Software Updates for Home Users
I've used both Windows and Mac OS X, and I don't know how people manage to install software on them. Yes, I'm a fan of
aptitude (and I've had good experiences with Yum).
It's pretty clear to me that this software installation system has tremendous advantages over the traditional "download a random binary package from somewhere" approach common to Windows and Mac OS X, as long as the package you want is in the proper repository.
Mister Frederico shows to be a total moron, in his opinion, a computer system should work like his toaster: plug it in, press start, a red light acknowledges the start mode, a beep warns about the ready status and the slice of bread pops out! Maybe that is a tipical mentality of a novell employee.
No wonder MsWindows base is so large.
(ooops and Novell jumped on the wagon with them now what we got? Windowell or Nowindows?)
One of the reasons for debian's success as a meta-distribution is its ability to easily handle new software installation and updates. dpkg and friends (apt, aptitude, synaptic, etc.) are effective ways to manage a system or group of systems.

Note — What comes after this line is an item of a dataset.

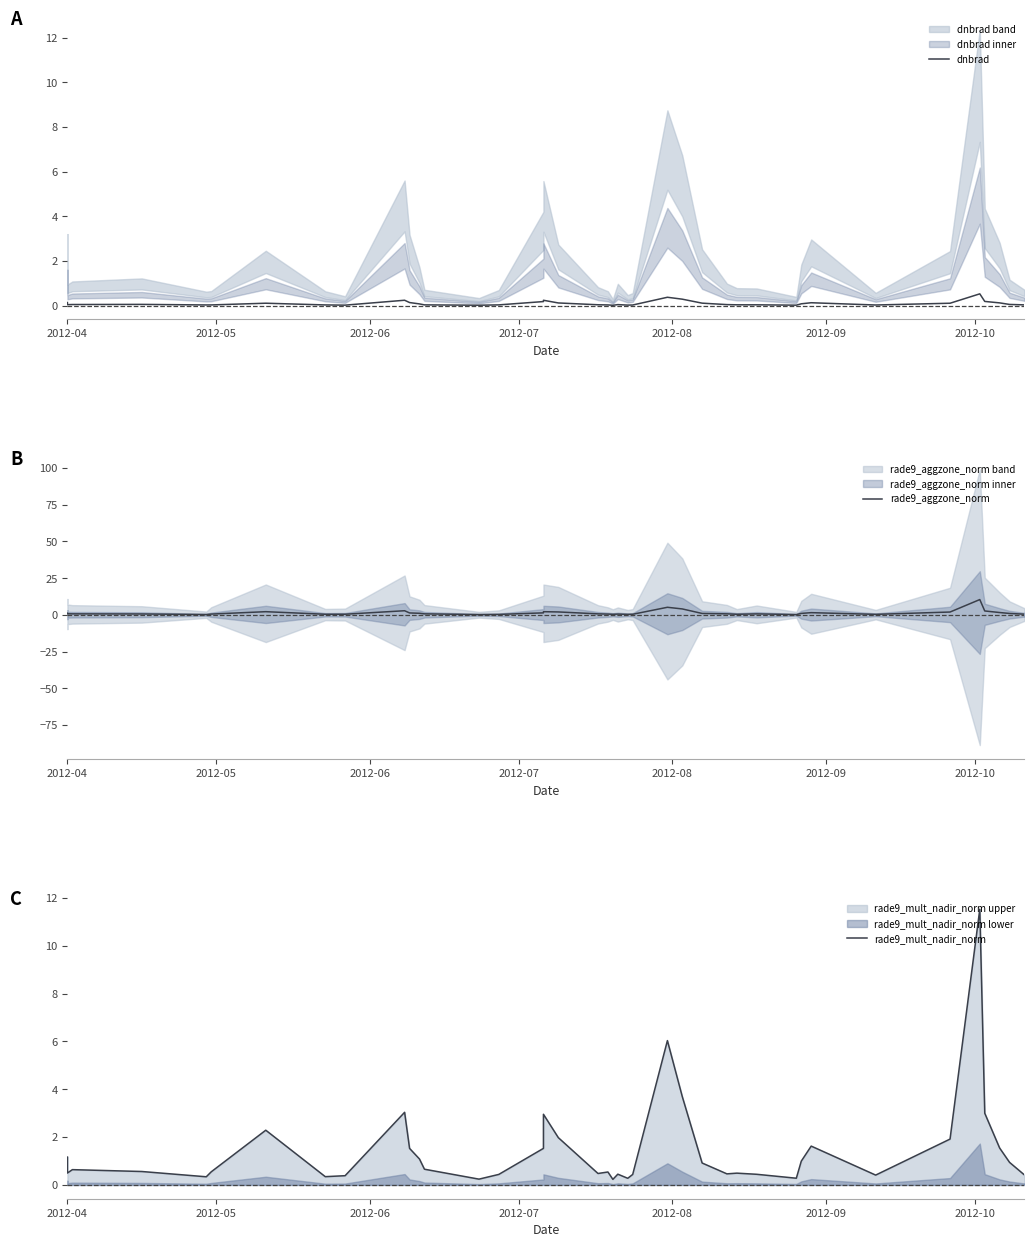

True or false: rade9_mult_nadir_norm and dnbrad cross at least once.

False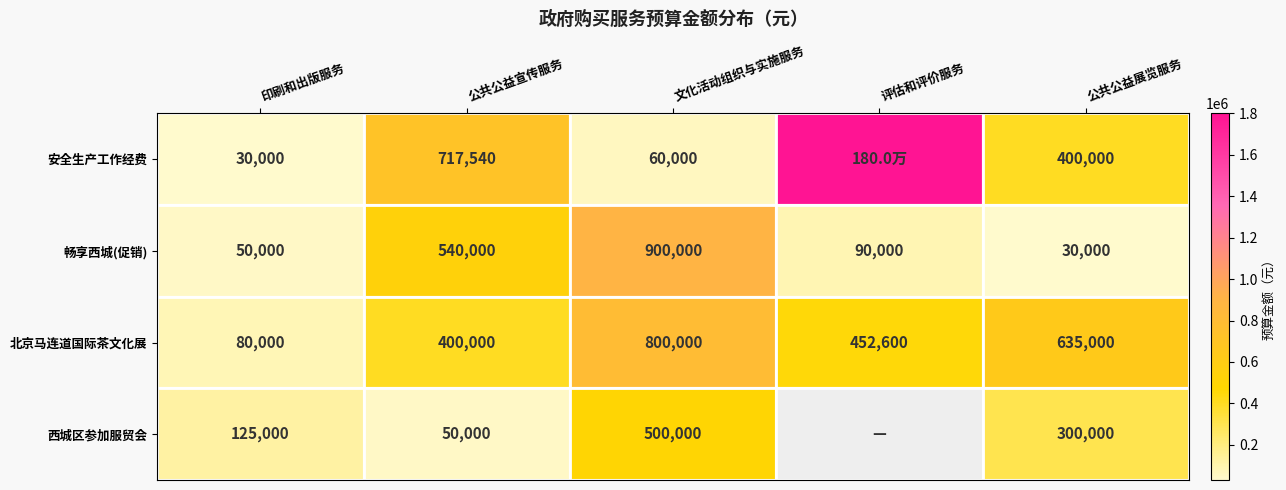

Where is 畅享西城(促销) nearest to the value 465000?

公共公益宣传服务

Ubuntu has refined this system greatly and debian is taking on some of those refinements, like the update-system icon in the "notification area."

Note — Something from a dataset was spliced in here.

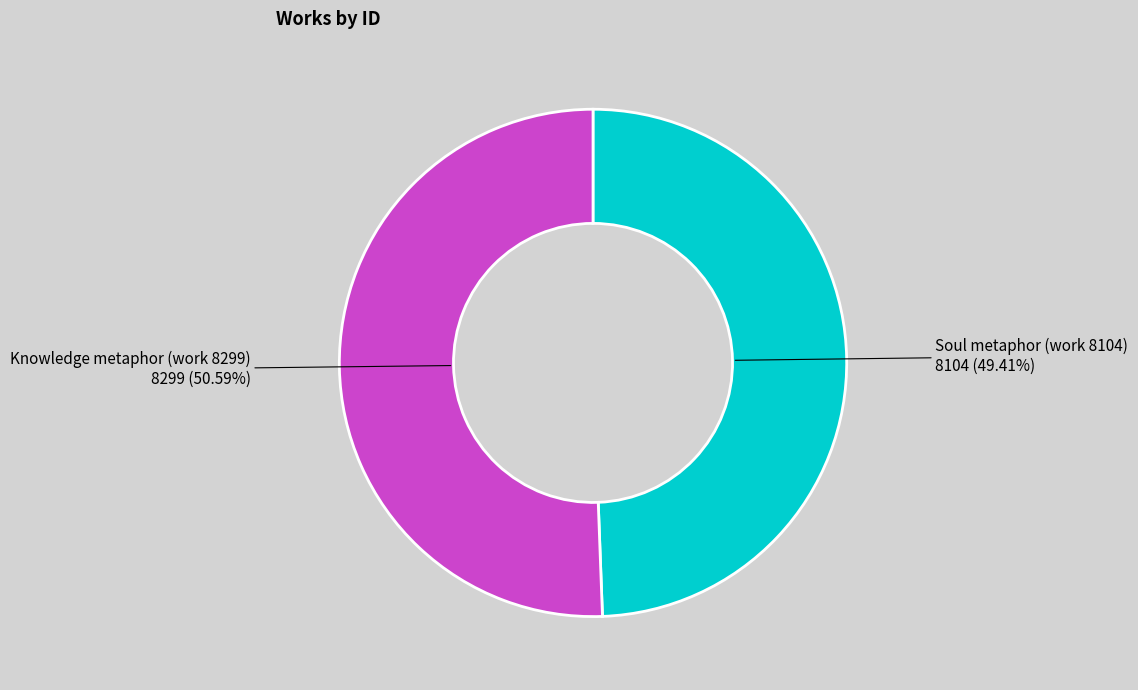

Is there any slice that represents more than half of the pie?

Yes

|Azar - I think it's time for your medication ..|
@Azar, I'm a developer and I don't often want to worry about the technical details of all of the updates on my system. Sometimes I do, and I'm glad that I can go to the command line and look through the logs and install and uninstall and upgrade and configure everything by hand--but being able to do that and having done that in the past doesn't mean that I want to do that for every upgrade in the future.